State Farm has ceased use of its Auto Repair Facility Survey program to help determine auto body Labor Rates in areas of New Jersey, New York and Pennsylvania, the insurer said on Monday, December 5. As reported by Repairer Driven News, this change could potentially see shops receiving $15-$16 less per hour from the insurer, as State Farm will instead reportedly calculate its rates based on “analyzing the cost of vehicle repairs” in claims.

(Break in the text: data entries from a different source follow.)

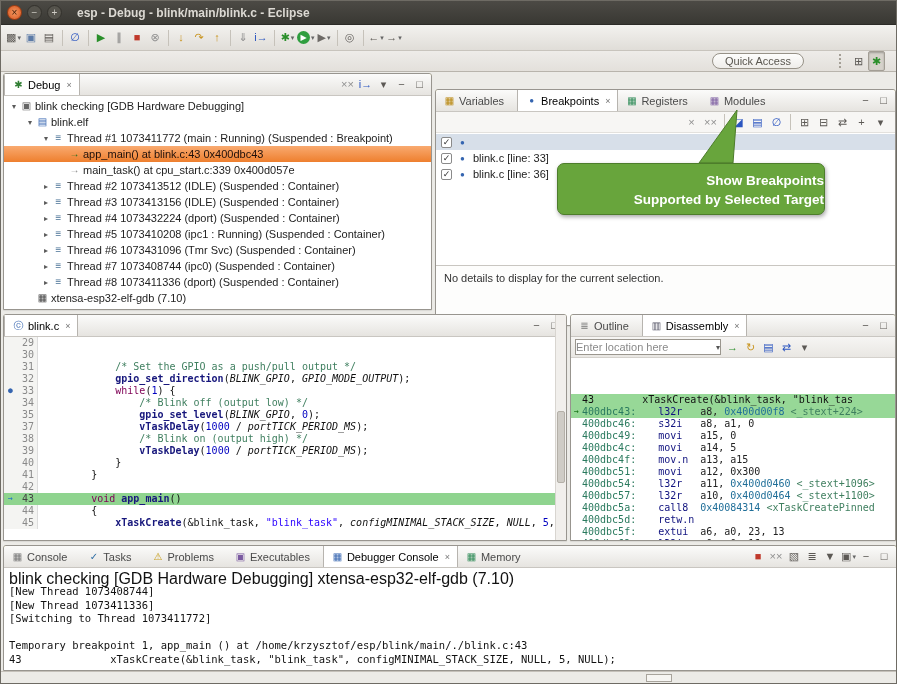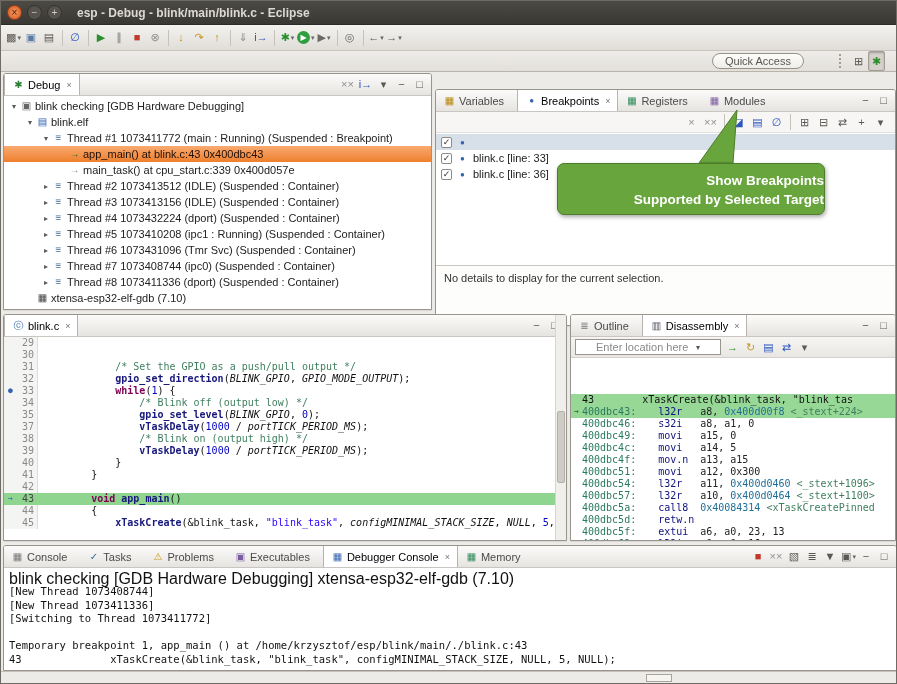--- a/index.html
+++ b/index.html
@@ -93,7 +93,7 @@
 .vsb .thumb{position:absolute;left:1px;right:1px;top:96px;height:72px;background:#cfccc6;border:1px solid #b4b0a8;border-radius:2px}
 
 .locbar{flex:0 0 21px;display:flex;align-items:center;gap:3px;padding:0 4px;background:linear-gradient(#f6f5f3,#e9e7e3);border-bottom:1px solid #d4d1cc}
-.combo{width:146px;height:16px;border:1px solid #9a968e;background:#fff;display:flex;align-items:center;justify-content:space-between;padding:0 20px;color:#8a8a8a}
+.combo{width:146px;height:16px;border:1px solid #9a968e;background:#fff;display:flex;align-items:center;justify-content:space-between;padding:0 0;color:#8a8a8a}
 .combo .dd{font-size:8px;color:#555}
 .dis{flex:1;background:#fff;font-family:"DejaVu Sans Mono","Liberation Mono",monospace;font-size:10px;line-height:12px;overflow:hidden;white-space:pre;position:relative}
 .drow{display:flex;height:12px}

“Back in November of 2015, State Farm redefined prevailing competitive rates in certain areas to refine market boundaries,” said AASP/NJ Executive Director Charles Bryant in a statement. “This resulted in an increase in the Labor Rates that State Farm would voluntarily pay in several areas of New Jersey. At this time, it was reported that State Farm had also begun accepting the use of a paint and materials calculator to determine the cost of paint and materials. This past Monday, however, we started to receive reports that State Farm was not only no longer honoring those adjusted rates, but would also no longer honor the use of a paint and material calculator to determine the cost of paint and materials.”
“It’s incredibly disappointing,” notes AASP/NJ President Jeff McDowell. “It seemed like we were moving in the right direction following the rate increase late last year, but for whatever reason, it seems that State Farm has once again changed its mind in determining how it pays repairers. We’ll be working to find answers and will provide updates on this situation as we receive them.”
“At the present time, AASP/NJ is making a diligent effort to figure out what prompted this decision and why,” Bryant added. “We are intent on determining the best advice we can provide our members on how to deal with this change.”
“I honestly don’t get it,” says AASP/NJ Collision Chairman Jerry McNee. “State Farm determined the prevailing area rates based on the survey that they conducted themselves. With this change, there is no open market; it’s a dictatorship. We are continuously being repressed; every insurance company sat back and waited to see who was going to make the next move…and no one did. None of the other insurance companies can tell me how they came up with their current market rates because they haven’t done a survey. With most A technicians’ true costs running $50 to $55 per hour, how are we expected to keep up?”